Qasida

"Da schloss er die Augen und begann, zuerst leise und dann allmählich lauter, eine Qasida, ein sinnbildliches Liebeslied, vorzutragen. Und einige der Gäste, die sich näher um ihn geschart und die Kapuzen ihrer Djellaba zurückgeschlagen hatten, sangen nach einer herben, altandalusischen Weise den Kehrreim, der die Schahada, die Bezeugung der göttlichen Einheit, enthielt. Die arabischen Verse des Gedichtes eilten in raschem, drängendem Schritt dahin, während die Antwort in weit ausholenden Wogen wiederkehrte. Auf einmal floss der Strom des bisher nur antwortenden Chores ununterbrochen weiter, indem er sich in mehrere, nebeneinander herlaufende Rhythmen verzweigte, über welchen die Stimme des leitenden Sängers in hellerem Tone wie ein himmlisches Frohlocken über einem Kriegsgesang dahintanzte.
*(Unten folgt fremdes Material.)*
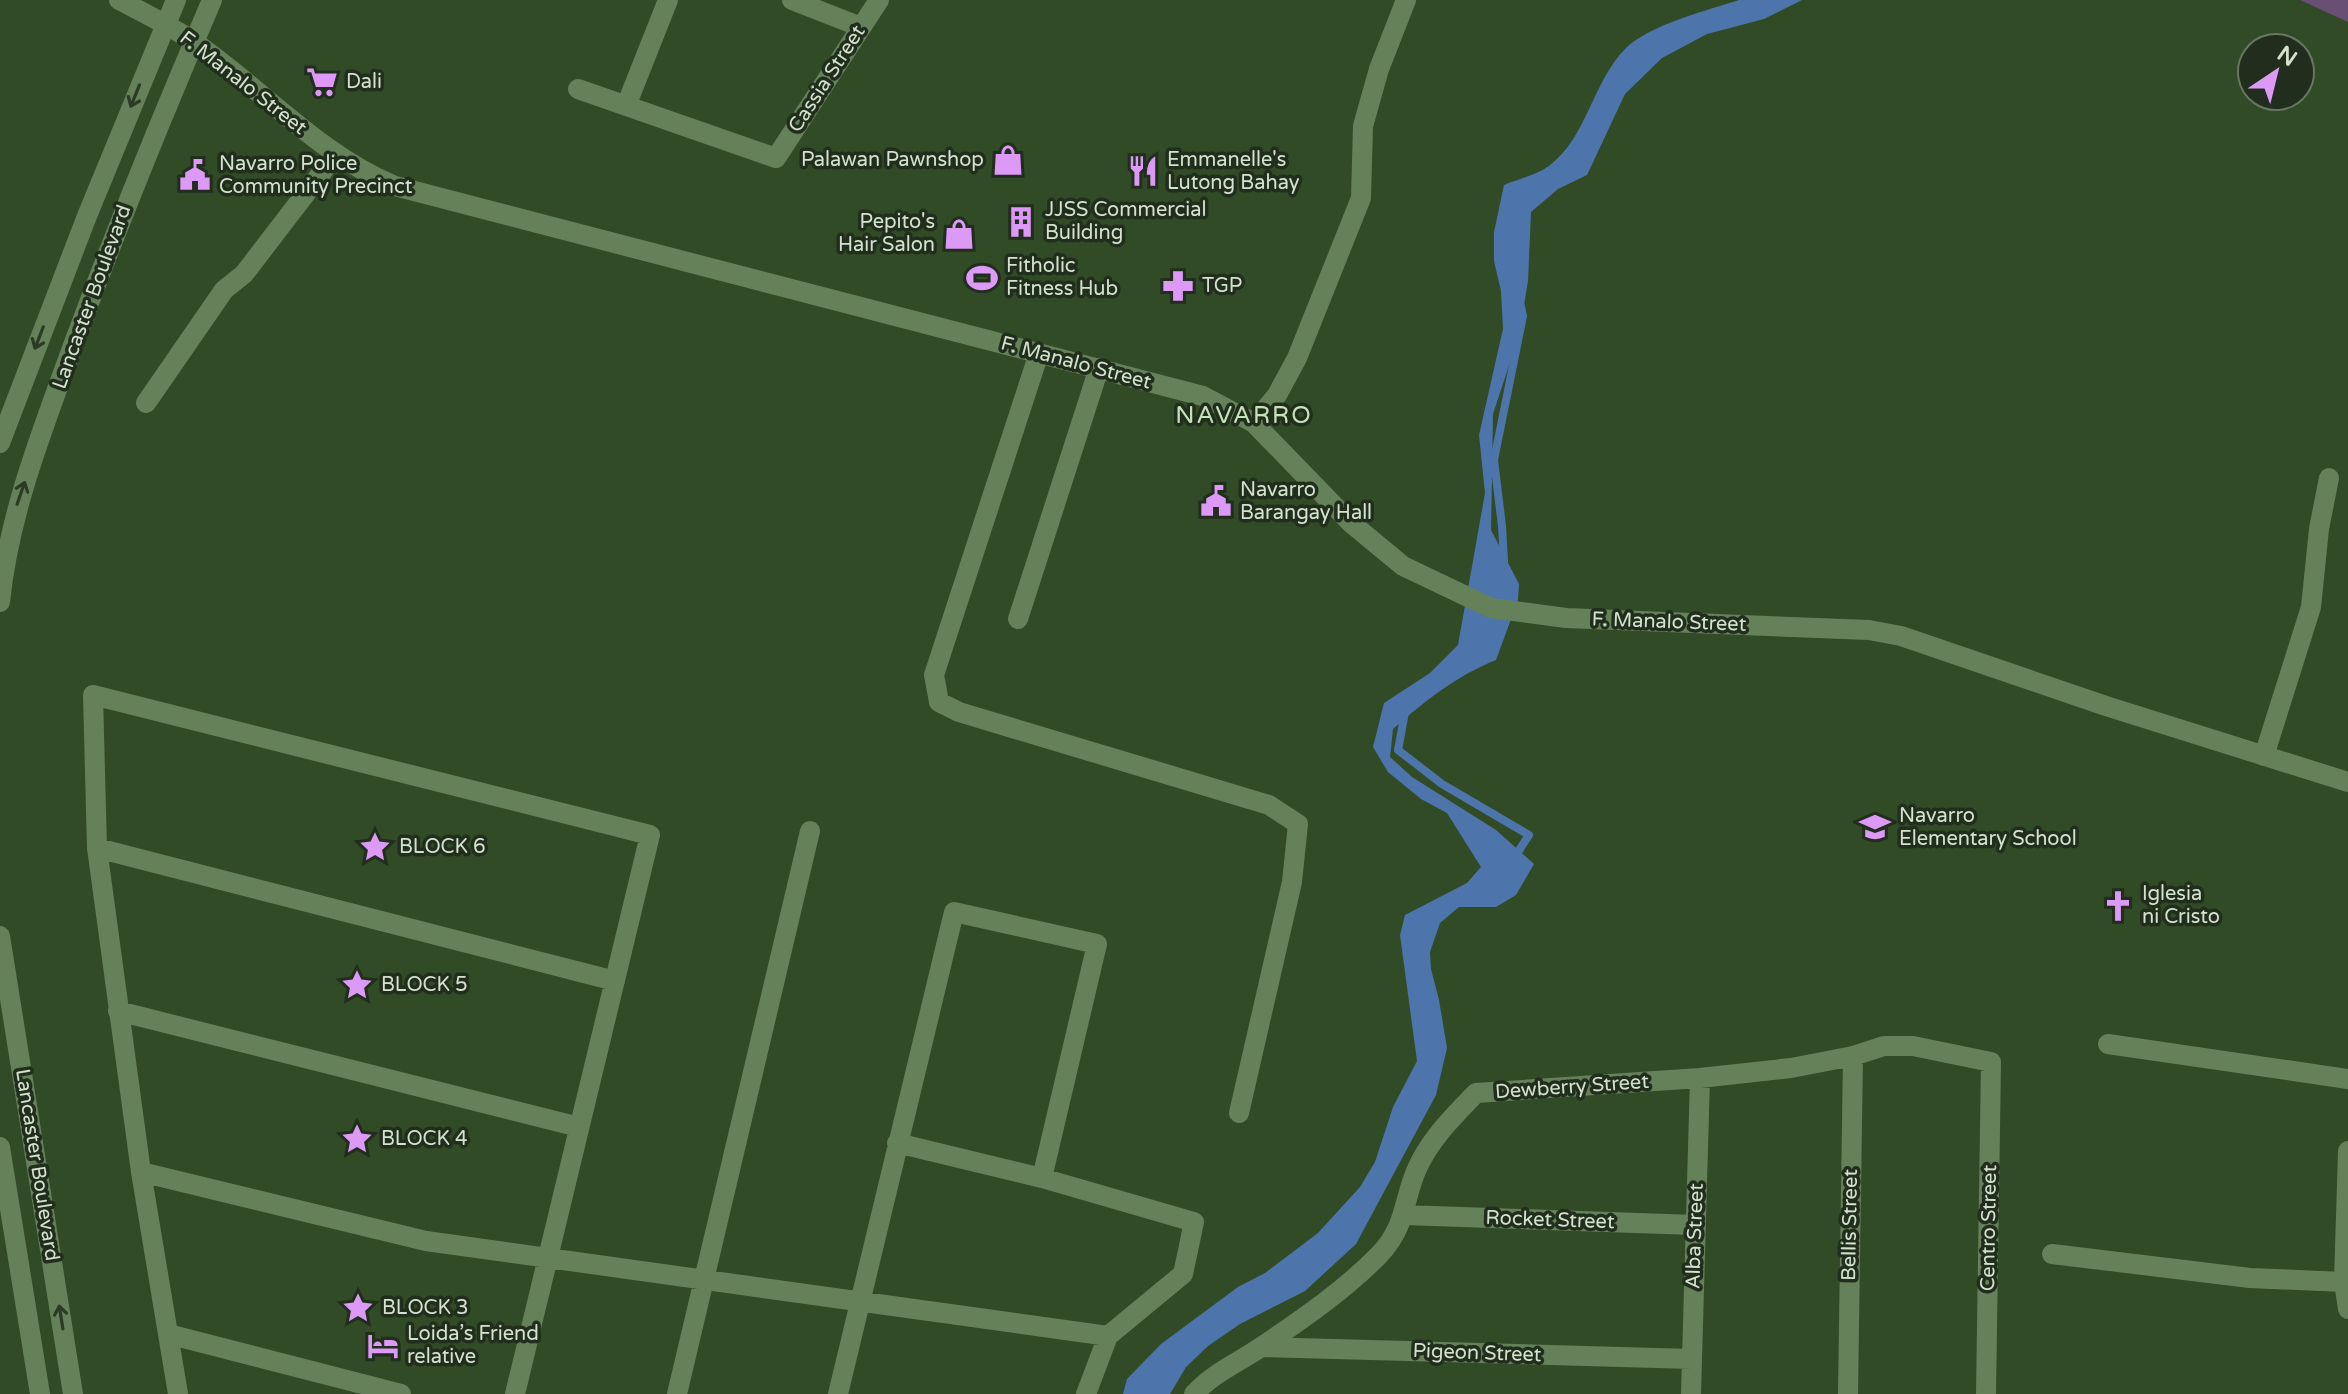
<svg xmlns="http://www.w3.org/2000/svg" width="2348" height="1394" font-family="'Varela Round',sans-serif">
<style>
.green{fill:#694f73}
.water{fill:#4d75ac}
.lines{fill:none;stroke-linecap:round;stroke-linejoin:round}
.stream{stroke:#4d75ac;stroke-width:8}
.minor{stroke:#65815a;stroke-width:20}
.tertiary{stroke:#65815a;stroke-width:20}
.secondary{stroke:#65815a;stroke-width:20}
.oneway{stroke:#2c3a26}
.labels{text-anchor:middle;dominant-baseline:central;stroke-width:7;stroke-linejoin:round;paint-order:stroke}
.street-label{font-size:20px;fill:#d3e2cd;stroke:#222e1d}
.poi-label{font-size:20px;fill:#d3e2cd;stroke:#222e1d;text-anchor:start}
.quarter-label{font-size:24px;letter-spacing:2px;fill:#c5e3b8;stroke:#222e1d}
</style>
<rect width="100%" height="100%" fill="#324b27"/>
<!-- green -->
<path class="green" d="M2300 0H2348V22Z"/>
<!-- water -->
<path class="water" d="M1739 0H1802L1764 19 1707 34 1662 58 1625 94 1587 175 1558 189 1531 212 1528 281 1519 335 1493 414 1491 530 1519 584 1518 600 1496 660C1456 676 1425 701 1393 729L1390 757 1412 777 1496 830 1534 864 1516 895 1496 907H1459L1440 923 1430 952 1431 969 1439 1000 1447 1048 1436 1095 1356 1244 1305 1291 1240 1324 1208 1346 1186 1367 1170 1394H1123L1127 1379 1161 1344 1238 1287 1265 1273 1318 1233 1360 1187 1375 1162 1393 1107 1417 1061 1400 935 1405 915 1467 883 1481 867 1447 813 1421 799 1388 772 1373 747 1384 703 1430 673 1458 645 1485 493 1479 435 1503 329 1501 291 1494 261V232L1504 185C1518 179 1537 175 1549 166 1588 136 1592 82 1626 48 1649 25 1708 10 1739 0Z"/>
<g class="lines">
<!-- stream -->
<path class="stream" d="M1504 561 1502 526 1494 460 1523 316 1520 302
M1405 712 1398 750 1442 784 1529 835 1514 858"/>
<!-- minor -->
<path class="minor" d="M792 0 861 27
M578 89 776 158 879 0
M626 106 668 0
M1039 353 934 675 939 702 959 712 1269 805 1298 824 1292 882 1239 1113
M146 403 224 290 244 274 336 154
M1254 423 1277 395 1297 358 1361 198 1363 126 1379 69 1406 0
M1018 619 1099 368
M2264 756 2311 607 2319 529 2329 478
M97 848 615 981
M118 1011 579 1127
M2108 1044 2348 1079
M897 1143 1042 1178 1194 1222 1183 1274 1108 1336 1086 1394
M141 1172 426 1241 1108 1336
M1404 1215 1695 1225
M2052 1254 2250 1278 2344 1282
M168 1334 401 1394
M1262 1347 1692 1359
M178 1394 141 1172 97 848 93 695 650 835 515 1394
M677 1394 810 831
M838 1394 954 912 1097 944 1042 1178
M1194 1394C1214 1372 1240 1362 1264 1345 1304 1318 1346 1289 1380 1254 1406 1226 1403 1202 1416 1171 1429 1140 1453 1117 1476 1093L1700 1078 1791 1068 1853 1056 1884 1046H1913L1991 1062 1986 1394
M1691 1394 1700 1078
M1848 1394 1853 1056"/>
<!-- tertiary -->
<path class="tertiary" d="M119 0C144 13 171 26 194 42 262 89 318 154 395 186L1203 396 1254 423 1351 523 1403 566 1491 608 1566 618 1869 630 1901 636 2106 706 2348 782
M2348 1151 2344 1282 2348 1309"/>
<!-- secondary -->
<path class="secondary" d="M0 443 87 216 176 0
M0 602C9 514 41 434 71 351 115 232 162 116 212 0
M0 936 73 1394
M0 1147 40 1394"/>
</g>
<!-- one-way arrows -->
<defs><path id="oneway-shaft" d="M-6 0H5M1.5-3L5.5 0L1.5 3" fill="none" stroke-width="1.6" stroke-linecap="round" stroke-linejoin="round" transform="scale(2)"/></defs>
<g class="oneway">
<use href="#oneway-shaft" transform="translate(135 96) rotate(112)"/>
<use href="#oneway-shaft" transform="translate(39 338) rotate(111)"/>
<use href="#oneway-shaft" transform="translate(21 493) rotate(-71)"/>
<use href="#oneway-shaft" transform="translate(61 1317) rotate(-99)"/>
</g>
<!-- icons -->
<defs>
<symbol id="supermarket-bare" viewBox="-9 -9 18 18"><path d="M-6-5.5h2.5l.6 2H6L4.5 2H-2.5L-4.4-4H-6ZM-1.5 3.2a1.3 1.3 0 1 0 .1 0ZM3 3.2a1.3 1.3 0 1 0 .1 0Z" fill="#dc99f5" stroke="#222e1d" stroke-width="2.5" paint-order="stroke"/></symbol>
<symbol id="shop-bare" viewBox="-9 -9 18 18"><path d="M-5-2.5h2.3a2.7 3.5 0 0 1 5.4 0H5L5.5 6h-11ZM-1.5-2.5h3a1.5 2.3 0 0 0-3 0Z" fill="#dc99f5" stroke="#222e1d" stroke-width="2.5" paint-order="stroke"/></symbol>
<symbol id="restaurant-bare" viewBox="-9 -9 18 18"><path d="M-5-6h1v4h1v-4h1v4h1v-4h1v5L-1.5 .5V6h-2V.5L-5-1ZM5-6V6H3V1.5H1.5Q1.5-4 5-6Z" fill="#dc99f5" stroke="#222e1d" stroke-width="2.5" paint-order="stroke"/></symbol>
<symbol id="civic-bare" viewBox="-9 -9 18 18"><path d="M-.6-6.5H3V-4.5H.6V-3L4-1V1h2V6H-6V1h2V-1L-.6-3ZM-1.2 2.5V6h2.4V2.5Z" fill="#dc99f5" stroke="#222e1d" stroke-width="2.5" paint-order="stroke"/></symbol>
<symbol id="building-bare" viewBox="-9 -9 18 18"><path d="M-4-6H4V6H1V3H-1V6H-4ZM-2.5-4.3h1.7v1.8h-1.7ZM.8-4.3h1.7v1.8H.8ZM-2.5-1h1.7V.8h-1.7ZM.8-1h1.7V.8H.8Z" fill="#dc99f5" stroke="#222e1d" stroke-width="2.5" paint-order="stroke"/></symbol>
<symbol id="stadium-bare" viewBox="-9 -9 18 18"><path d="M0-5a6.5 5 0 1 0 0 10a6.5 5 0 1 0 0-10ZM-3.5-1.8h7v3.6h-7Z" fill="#dc99f5" stroke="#222e1d" stroke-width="2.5" paint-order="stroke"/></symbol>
<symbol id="pharmacy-bare" viewBox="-9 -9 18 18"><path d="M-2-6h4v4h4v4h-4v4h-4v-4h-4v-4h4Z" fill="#dc99f5" stroke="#222e1d" stroke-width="2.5" paint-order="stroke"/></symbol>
<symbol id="school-bare" viewBox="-9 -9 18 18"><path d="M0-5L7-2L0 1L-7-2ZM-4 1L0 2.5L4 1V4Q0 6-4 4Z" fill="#dc99f5" stroke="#222e1d" stroke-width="2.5" paint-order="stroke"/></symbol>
<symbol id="sight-bare" viewBox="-9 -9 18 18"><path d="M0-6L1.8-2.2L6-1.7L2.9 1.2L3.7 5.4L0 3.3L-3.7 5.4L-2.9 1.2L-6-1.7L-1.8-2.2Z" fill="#dc99f5" stroke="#222e1d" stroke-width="2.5" paint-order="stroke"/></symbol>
<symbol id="church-bare" viewBox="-9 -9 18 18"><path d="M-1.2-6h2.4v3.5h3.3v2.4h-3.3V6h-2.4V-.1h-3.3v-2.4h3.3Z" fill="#dc99f5" stroke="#222e1d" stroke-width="2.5" paint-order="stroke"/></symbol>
<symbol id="hotel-bare" viewBox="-9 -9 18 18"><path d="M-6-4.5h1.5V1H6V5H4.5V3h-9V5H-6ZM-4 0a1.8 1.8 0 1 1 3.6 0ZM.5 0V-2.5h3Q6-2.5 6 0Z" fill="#dc99f5" stroke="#222e1d" stroke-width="2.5" paint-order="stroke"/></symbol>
</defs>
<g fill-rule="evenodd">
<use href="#supermarket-bare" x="300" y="60" width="44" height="44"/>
<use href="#shop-bare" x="986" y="138" width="44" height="44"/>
<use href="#restaurant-bare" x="1121" y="149" width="44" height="44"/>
<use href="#civic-bare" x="173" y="153" width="44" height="44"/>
<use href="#building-bare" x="999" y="200" width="44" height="44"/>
<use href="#shop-bare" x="937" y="212" width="44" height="44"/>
<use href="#stadium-bare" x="960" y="256" width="44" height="44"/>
<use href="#pharmacy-bare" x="1156" y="264" width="44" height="44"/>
<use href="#civic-bare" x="1194" y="479" width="44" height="44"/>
<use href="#school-bare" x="1853" y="805" width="44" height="44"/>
<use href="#sight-bare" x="353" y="825" width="44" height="44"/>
<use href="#church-bare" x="2096" y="884" width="44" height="44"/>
<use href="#sight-bare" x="335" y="963" width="44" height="44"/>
<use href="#sight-bare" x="335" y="1117" width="44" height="44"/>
<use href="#sight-bare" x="336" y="1286" width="44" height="44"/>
<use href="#hotel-bare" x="361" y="1324" width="44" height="44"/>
</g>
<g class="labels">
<!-- street labels -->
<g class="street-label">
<text transform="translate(827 79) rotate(-57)">Cassia Street</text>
<text transform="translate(243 83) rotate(38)">F. Manalo Street</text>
<text transform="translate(92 297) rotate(-70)">Lancaster Boulevard</text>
<text transform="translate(1076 363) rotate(15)">F. Manalo Street</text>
<text transform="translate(1669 622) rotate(2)">F. Manalo Street</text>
<text transform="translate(1572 1087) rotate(-4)">Dewberry Street</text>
<text transform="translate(37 1165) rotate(81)">Lancaster Boulevard</text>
<text transform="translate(1550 1220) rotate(2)">Rocket Street</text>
<text transform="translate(1850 1225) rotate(-89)">Bellis Street</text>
<text transform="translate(1989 1228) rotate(-89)">Centro Street</text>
<text transform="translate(1695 1236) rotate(-88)">Alba Street</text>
<text transform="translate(1477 1353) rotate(2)">Pigeon Street</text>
</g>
<!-- poi labels -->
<g class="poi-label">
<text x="346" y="82">Dali</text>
<text x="984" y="160" text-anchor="end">Palawan Pawnshop</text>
<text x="1167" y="160">Emmanelle's<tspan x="1167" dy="23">Lutong Bahay</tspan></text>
<text x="219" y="164">Navarro Police<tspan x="219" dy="23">Community Precinct</tspan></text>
<text x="1045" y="210">JJSS Commercial<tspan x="1045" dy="23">Building</tspan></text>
<text x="935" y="222" text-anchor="end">Pepito's<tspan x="935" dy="23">Hair Salon</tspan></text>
<text x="1006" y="266">Fitholic<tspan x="1006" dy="23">Fitness Hub</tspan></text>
<text x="1202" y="286">TGP</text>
<text x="1240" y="490">Navarro<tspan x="1240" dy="23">Barangay Hall</tspan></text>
<text x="1899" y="816">Navarro<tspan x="1899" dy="23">Elementary School</tspan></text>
<text x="399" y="847">BLOCK 6</text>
<text x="2142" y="894">Iglesia<tspan x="2142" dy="23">ni Cristo</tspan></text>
<text x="381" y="985">BLOCK 5</text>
<text x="381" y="1139">BLOCK 4</text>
<text x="382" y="1308">BLOCK 3</text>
<text x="407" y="1334">Loida’s Friend<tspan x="407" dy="23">relative</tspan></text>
</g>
<!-- quarter labels -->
<g class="quarter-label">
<text x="1244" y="415">NAVARRO</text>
</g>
</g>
<!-- north arrow -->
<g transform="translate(2276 72) rotate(35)"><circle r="38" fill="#222e1d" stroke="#697663" stroke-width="2"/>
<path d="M0-6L14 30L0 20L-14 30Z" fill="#dc99f5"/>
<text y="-12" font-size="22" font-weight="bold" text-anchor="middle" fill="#d3e2cd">N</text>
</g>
</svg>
Eigenartig war, dass all die vielfältigen Linien der Melodie nirgends zu jenen Akkorden zusammenflossen, die den Strom des Gefühls wie in einem breiten Bett ausruhen lassen und der Sehnsucht einen allzunahen, menschlichen Trost versprechen; nie wurde die Melodie zu einem diesseitigen Raume, und nie klangen ihre Linien versöhnt zusammen, sondern sie flossen endlos dahin, unablässig kreisend um eine lautlose Mitte, die immer deutlicher vernehmbar wurde, als eine zeitlose Gegenwart, ein geistiger Raum ohne Gestern und Morgen, ein kristallenes Jetzt, in dem alle Ungeduld ertrank."1 


"Aller klassischen Poesie - im arabischen, Persischen und Osmanisch-Türkischen wie im Urdu - ist die Form des ghazal (Ghasel) und der qasida (Kassida) eigen, dichterische Gebilde in quantitierenden Versmaßen, die einen durchgehenden Reim besitzen [...]."2 


1 Aus: Fez, Stadt des Islam, Titus Burckhardt, S. 18-19.

2 Aus: Nimm eine Rose und nenne sie Lieder von Annemarie Schimmel, S. 13.